- DOCUMENT EXTRACT -
* Begin *

Sunday, May 30, 2010

Process: Macroblogging


Working with the Web everyday, I find I spend little time on Facebook on my off hours. I resist spending more time on the computer after work. Yet, if I really wanted to limit my screen time, why did I choose to blog?

It is of course a forum to express views and tell stories, a tool to communicate, to start a dialogue… We argued the potential of the blogging medium as a new writing tool in grad school. Its underlining structure, much like the journal, depends on chronological entries, of postings in time. While the discipline and rigor of writing regularly could only help improve one’s craft, the inherent qualities of the blog, like thematic cloud tags, interlinking and multimedia, could arguably provide new ways of writing, even stirring up new ways of thinking about the creative process itself. The format of the blog has adopted Deleuze and Guattari’s philosophical concept of the rhizome: multiple, in-between and non-hierarchical.

My own social networks (Facebook and LinkedIn) are indeed rhizomatic in that they are on the surface and widely spread out. The communication style is staccato-like and sporadic. Some would say concise, especially when referring to microblogging — the 140 characters that constrain the tweet. As an artist however, I am more interested in the opposite. Would it be macroblogging? The sometimes rambling but usually exploratory writing exercises that allow me to develop my ideas in depth. A tool to help me to reflect on various themes from placenames and personal mapping, to visual representations of time, memory and knowledge.

I also chose the blog for the documentation aspect, after the fact. That is, the postings can be mulled over and written anywhere and recorded later on line. I don't always subscribe to the myth of the mobile worker. I’ve found that trying to work on the train with my laptop is a trying exercise: not enough elbow room, bouncy, vibrating screen and frustratingly intermittent wireless connection. Better to jot down my notes on paper and re-transcribe later. We do not always have to be connected, working at breakneck speed and multitasking to death. I’ve become almost defiant about working offline at a slower pace. It is a delight to sit in a park with the breeze in my hair, to take the time to slow down, to reflect and write; to enjoy a coffee in a bustling café, where the murmurs and voices stir up thoughts and help shape their written form and cadence.

In this way, the blog has effectively freed me from the screen as reflective off line activity is just as much part of my process. Though I could update the blog remotely using RSS feeds and a handheld device, I chose the low-tech approach. I enjoy the messy capture of intrusive, spontaneous thoughts on whatever is at hand, collecting random scribblings on torn newspaper, napkins, VIA rail paper bags and beer coasters that I amass while on my various commutes – from the short stroll to the compost heap or grocery strore, to the long, dreamy metro rides home.

* End *

Data items
* Begin *

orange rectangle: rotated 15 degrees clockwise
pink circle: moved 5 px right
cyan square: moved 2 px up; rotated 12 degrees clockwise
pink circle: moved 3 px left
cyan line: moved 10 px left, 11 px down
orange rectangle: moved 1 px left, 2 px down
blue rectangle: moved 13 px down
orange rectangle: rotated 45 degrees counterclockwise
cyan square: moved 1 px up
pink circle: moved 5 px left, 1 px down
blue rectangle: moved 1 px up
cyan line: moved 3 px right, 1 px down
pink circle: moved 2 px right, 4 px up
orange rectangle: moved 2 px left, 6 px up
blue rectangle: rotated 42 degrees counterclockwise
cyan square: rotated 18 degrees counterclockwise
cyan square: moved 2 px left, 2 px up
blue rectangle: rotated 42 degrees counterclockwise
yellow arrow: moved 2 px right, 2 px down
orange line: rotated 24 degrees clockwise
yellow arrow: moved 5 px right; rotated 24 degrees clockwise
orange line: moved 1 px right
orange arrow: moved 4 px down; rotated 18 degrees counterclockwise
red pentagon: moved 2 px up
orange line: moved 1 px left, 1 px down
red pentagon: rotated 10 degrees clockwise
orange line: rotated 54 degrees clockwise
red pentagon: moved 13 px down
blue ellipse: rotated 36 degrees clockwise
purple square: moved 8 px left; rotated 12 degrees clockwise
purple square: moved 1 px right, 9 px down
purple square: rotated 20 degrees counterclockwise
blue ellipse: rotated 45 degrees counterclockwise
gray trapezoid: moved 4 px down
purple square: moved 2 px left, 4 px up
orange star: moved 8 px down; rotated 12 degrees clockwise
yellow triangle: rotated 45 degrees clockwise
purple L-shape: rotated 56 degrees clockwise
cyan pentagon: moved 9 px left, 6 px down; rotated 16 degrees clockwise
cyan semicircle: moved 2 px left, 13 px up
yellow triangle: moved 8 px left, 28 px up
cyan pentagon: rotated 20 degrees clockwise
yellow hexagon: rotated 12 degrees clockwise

* End *

- TO DO -
A – Please edit the blog post on macroblogging, starting at "I also chose" and ending at "form and cadence.", and replace "laptop" with "tablet".
B – In the blog post on macroblogging, why does the writer prefer to jot notes on paper instead of working on a laptop on the train?
The records have no role in this.

- FINAL ANSWERS -
A –
I also chose the blog for the documentation aspect, after the fact. That is, the postings can be mulled over and written anywhere and recorded later on line. I don't always subscribe to the myth of the mobile worker. I’ve found that trying to work on the train with my tablet is a trying exercise: not enough elbow room, bouncy, vibrating screen and frustratingly intermittent wireless connection. Better to jot down my notes on paper and re-transcribe later. We do not always have to be connected, working at breakneck speed and multitasking to death. I’ve become almost defiant about working offline at a slower pace. It is a delight to sit in a park with the breeze in my hair, to take the time to slow down, to reflect and write; to enjoy a coffee in a bustling café, where the murmurs and voices stir up thoughts and help shape their written form and cadence.

B – Working on the train with a laptop is a trying exercise for the writer. There is not enough elbow room, the screen is bouncy and vibrating, and the wireless connection is frustratingly intermittent, so it is better to write notes on paper and transcribe them later.